Primary Outcome Measures:
- Neutrophil recovery at day +28
100 day survival (Stage I) [ Designated as safety issue: No ]
- Incidence of grade II-IV acute GVHD at day 100 (Stage II) [ Designated as safety issue: No ]
Secondary Outcome Measures:
- Incidence of grade III-IV acute GVHD at day 100 [ Designated as safety issue: No ]
- Incidence of chronic GVHD at 6 months [ Designated as safety issue: No ]
- Relapse at 6 months [ Designated as safety issue: No ]
- Survival at 100 days and 1 year [ Designated as safety issue: No ]

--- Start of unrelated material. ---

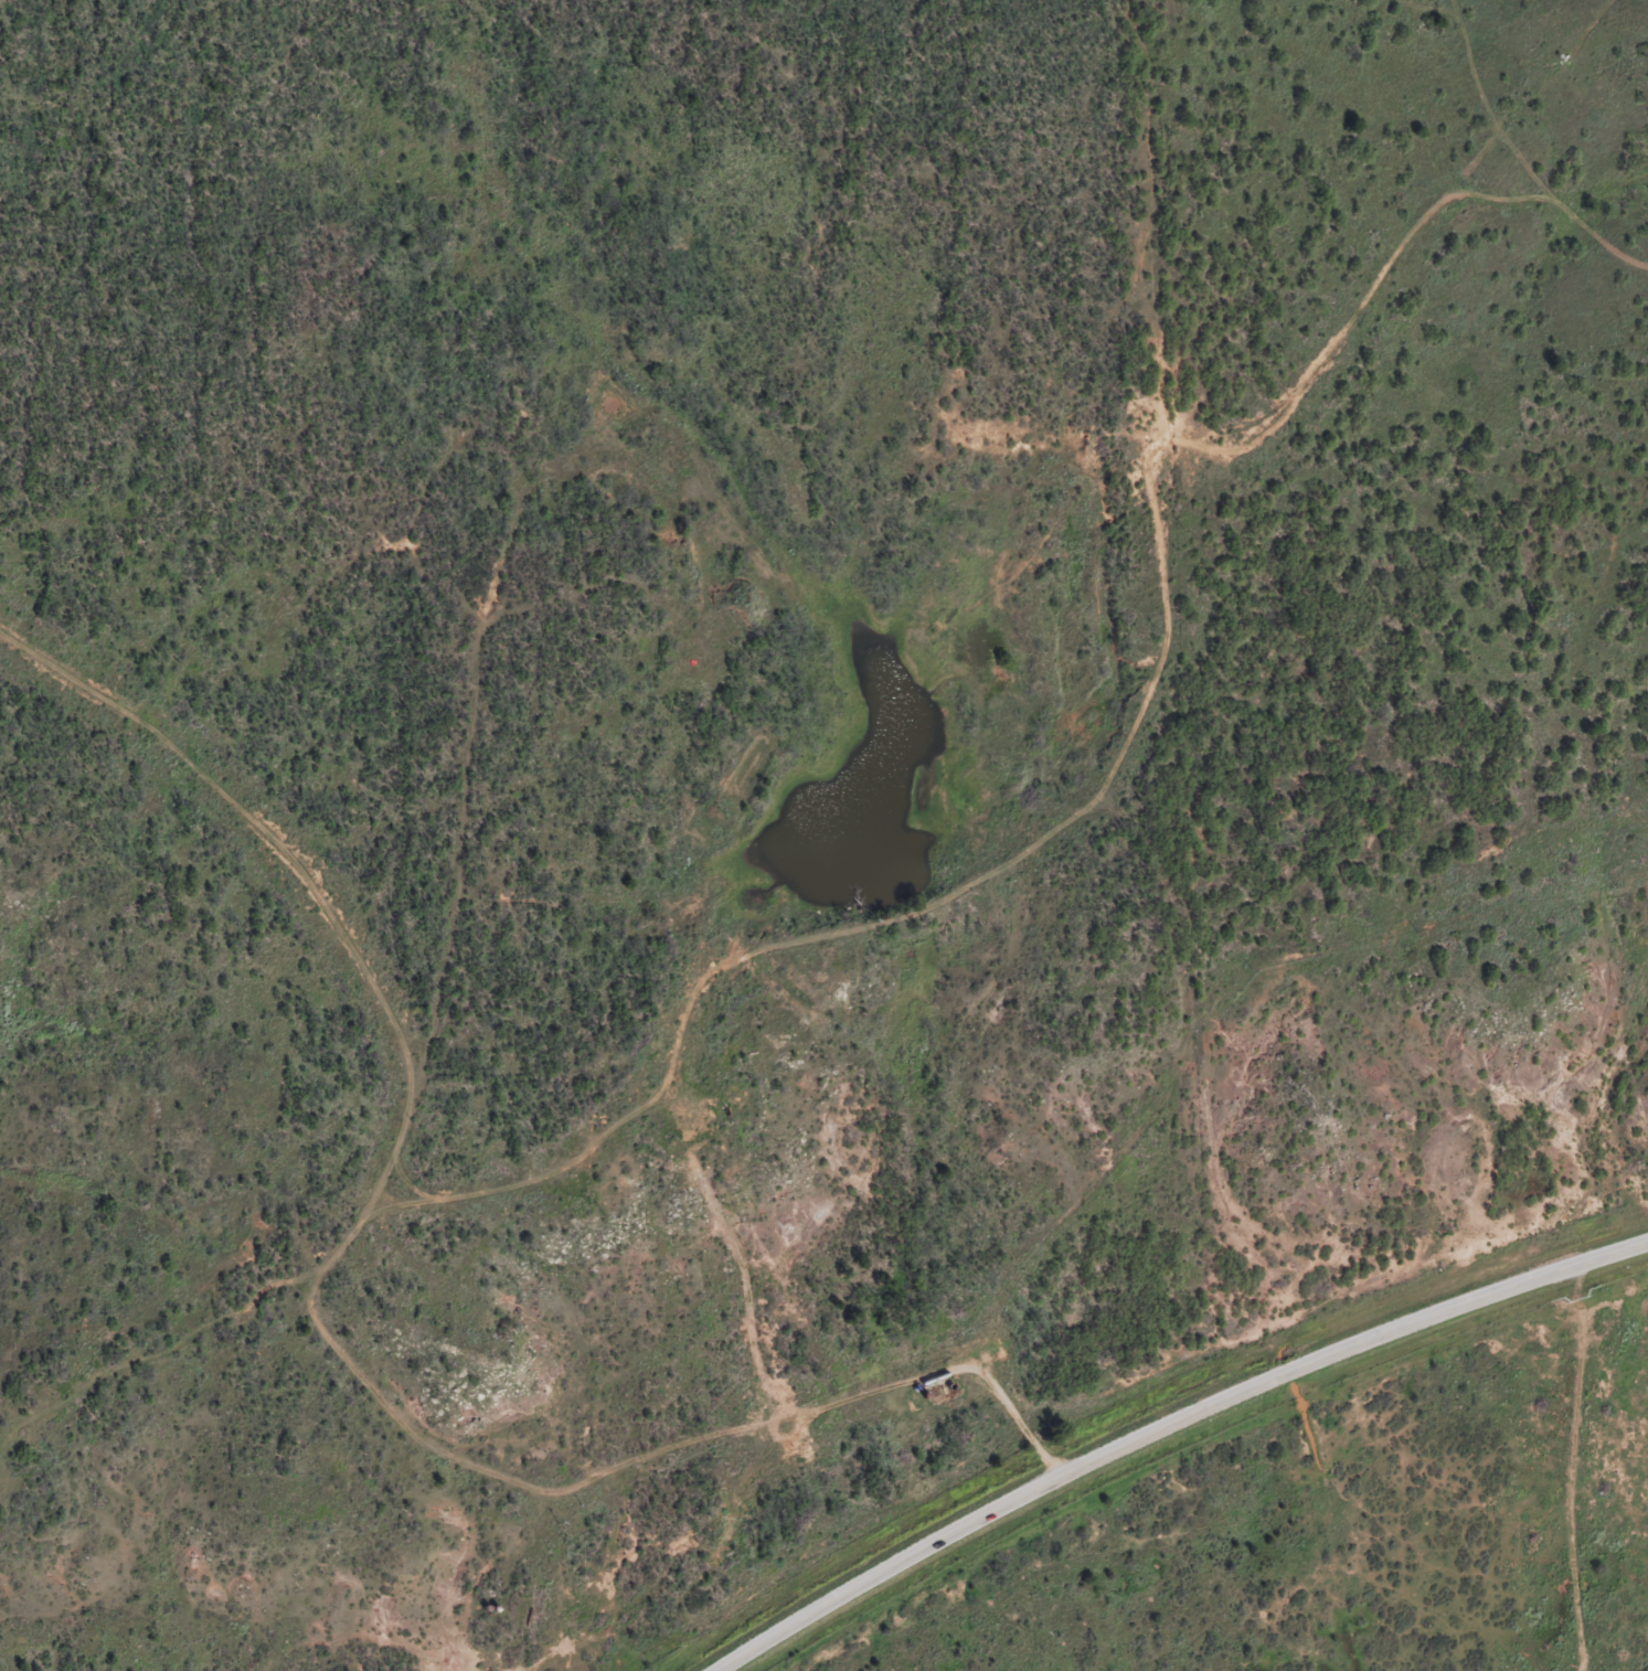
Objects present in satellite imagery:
road: (1147, 775)
road: (341, 1267)
road: (1174, 1426)
road: (1574, 1475)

- Comparison of other endpoints after transplant using KIR-ligand
mismatched vs. matched donors [ Designated as safety issue: No ]
- Incidence of toxicity associated with the use of bortezomib [ Designated as safety issue: Yes ]
OBJECTIVES:
Primary
- To determine whether administration of donor NK Cells can permit engraftment and satisfactory 100 day survival after haploidentical hematopoietic stem cell transplantation (HSCT).
Secondary
- To determine the incidence of multiorgan toxicity, engraftment, acute and chronic GVHD, relapse, transplant-related (non-relapse) mortality and survival after transplantation.
- To compare these endpoints after transplantation using KIR-L matched vs. mismatched donors and in recipients missing 0, 1 or 2 KIR-L.
- To evaluate the safety of adding bortezomib (Velcade) to the preparative regimen.
OUTLINE: This is an open-label study.
Patients receive fludarabine IV over 1 hour daily on days -17 to -13, cyclophosphamide IV over 2 hours on day -13, and undergo total body irradiation on day -12. Patients then receive an infusion of donor natural killer cells on day -12 and receive interleukin-2 on alternating days on days -10 to -2 and undergo allogeneic peripheral blood stem cell transplantation on day 0. Patients also receive anti-thymocyte globulin IV over 4-6 hours on days 0-2.
After completion of study treatment, patients are followed periodically.
PROJECTED ACCRUAL: A total of 45 patients will be accrued for this study.